# Problem requirements
Go over the entries below line by line, copying each one that contains the word "public".

# Supplied information
━━━━━━━━

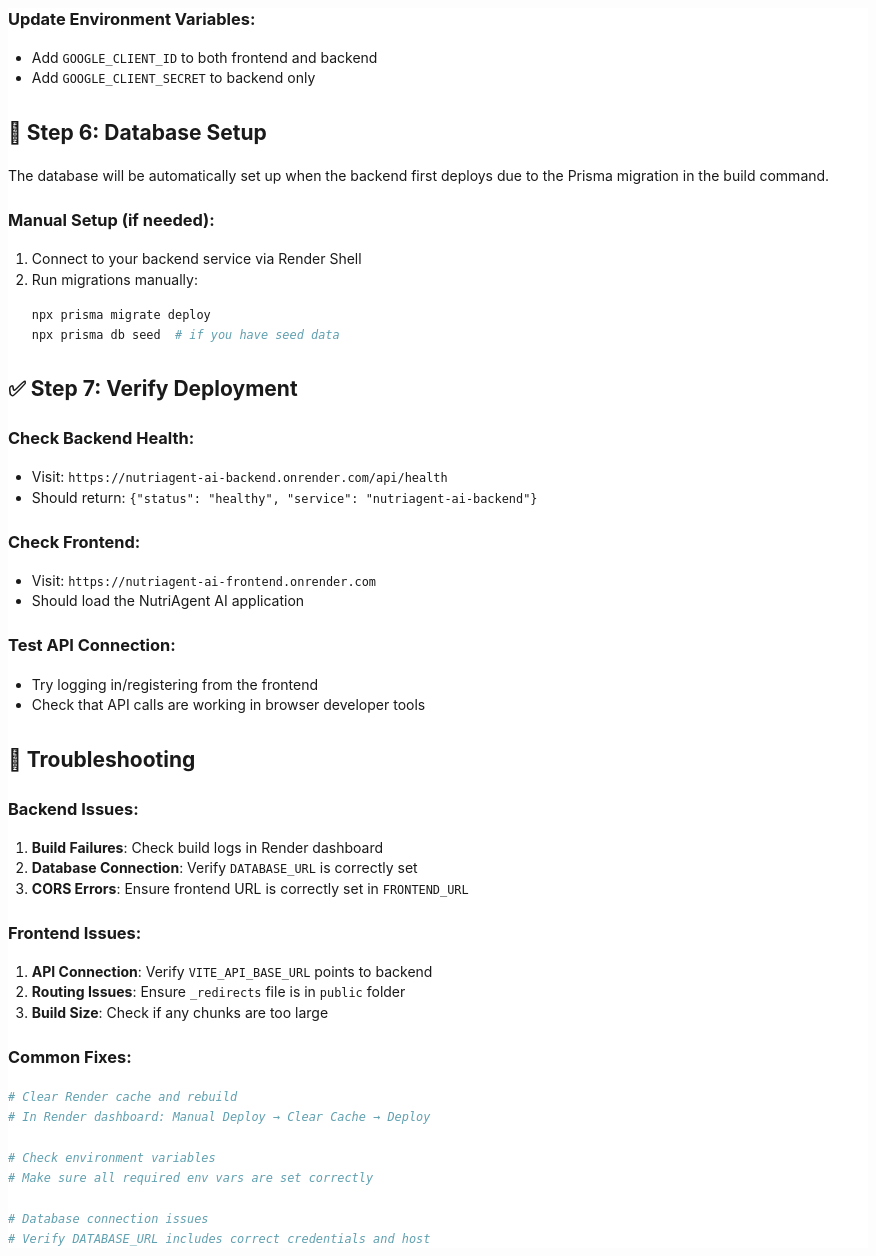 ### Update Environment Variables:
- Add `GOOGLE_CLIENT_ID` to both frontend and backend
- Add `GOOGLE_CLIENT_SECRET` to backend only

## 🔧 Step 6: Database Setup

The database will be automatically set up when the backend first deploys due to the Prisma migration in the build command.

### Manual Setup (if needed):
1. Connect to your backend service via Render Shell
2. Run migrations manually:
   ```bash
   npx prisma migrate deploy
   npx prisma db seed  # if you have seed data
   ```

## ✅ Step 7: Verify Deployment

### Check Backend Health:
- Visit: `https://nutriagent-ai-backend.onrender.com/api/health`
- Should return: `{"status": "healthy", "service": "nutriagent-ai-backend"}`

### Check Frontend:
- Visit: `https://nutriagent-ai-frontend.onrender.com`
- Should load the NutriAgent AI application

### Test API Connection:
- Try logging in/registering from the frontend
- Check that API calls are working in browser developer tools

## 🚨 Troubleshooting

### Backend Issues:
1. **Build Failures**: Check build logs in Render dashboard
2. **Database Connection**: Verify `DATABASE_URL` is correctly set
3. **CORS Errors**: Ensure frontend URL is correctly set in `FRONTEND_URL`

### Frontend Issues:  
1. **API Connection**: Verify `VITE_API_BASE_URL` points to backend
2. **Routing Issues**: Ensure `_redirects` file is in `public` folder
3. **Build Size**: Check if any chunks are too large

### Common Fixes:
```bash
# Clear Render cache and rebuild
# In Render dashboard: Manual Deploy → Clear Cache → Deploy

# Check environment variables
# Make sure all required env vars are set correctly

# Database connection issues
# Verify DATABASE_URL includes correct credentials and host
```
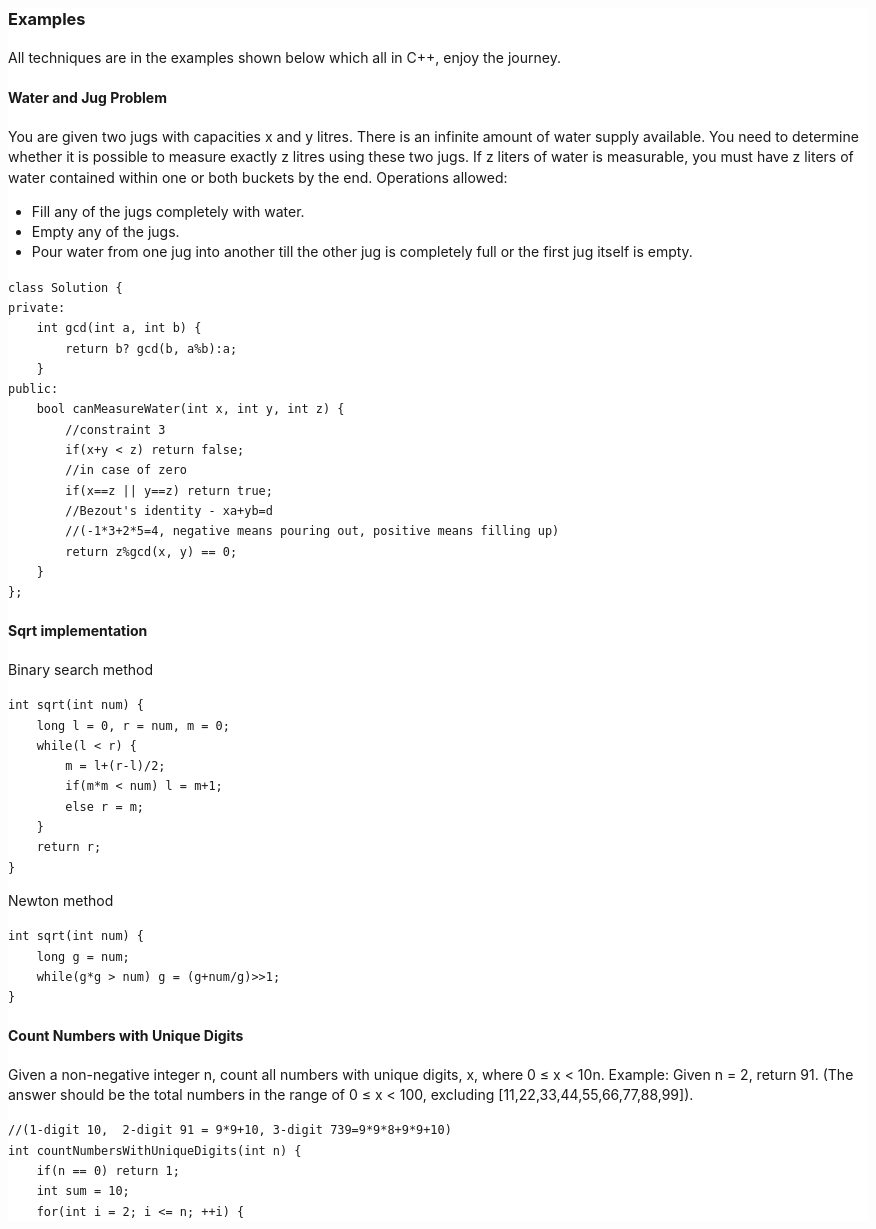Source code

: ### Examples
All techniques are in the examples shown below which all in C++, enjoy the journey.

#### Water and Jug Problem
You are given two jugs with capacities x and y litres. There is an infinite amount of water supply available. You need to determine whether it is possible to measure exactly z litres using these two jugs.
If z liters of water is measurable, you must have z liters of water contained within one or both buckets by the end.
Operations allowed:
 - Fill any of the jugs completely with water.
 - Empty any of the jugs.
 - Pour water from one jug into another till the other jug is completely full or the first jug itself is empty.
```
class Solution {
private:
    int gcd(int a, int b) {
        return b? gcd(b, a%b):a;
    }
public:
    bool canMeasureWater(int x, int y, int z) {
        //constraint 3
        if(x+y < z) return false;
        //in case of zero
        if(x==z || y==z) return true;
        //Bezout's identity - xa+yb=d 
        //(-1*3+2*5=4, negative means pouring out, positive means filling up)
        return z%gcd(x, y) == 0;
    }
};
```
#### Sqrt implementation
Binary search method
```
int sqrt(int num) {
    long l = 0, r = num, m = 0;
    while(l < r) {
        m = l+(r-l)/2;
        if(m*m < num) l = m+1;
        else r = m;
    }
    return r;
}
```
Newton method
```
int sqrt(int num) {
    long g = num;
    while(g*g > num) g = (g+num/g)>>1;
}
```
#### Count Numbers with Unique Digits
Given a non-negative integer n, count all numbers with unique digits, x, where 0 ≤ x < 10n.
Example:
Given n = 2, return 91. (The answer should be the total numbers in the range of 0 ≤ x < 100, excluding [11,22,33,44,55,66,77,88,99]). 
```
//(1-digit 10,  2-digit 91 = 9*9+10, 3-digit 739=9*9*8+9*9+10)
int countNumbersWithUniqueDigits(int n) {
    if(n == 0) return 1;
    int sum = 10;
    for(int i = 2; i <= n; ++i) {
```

━━━━━━━━

# Answer section
2. **Routing Issues**: Ensure `_redirects` file is in `public` folder
public:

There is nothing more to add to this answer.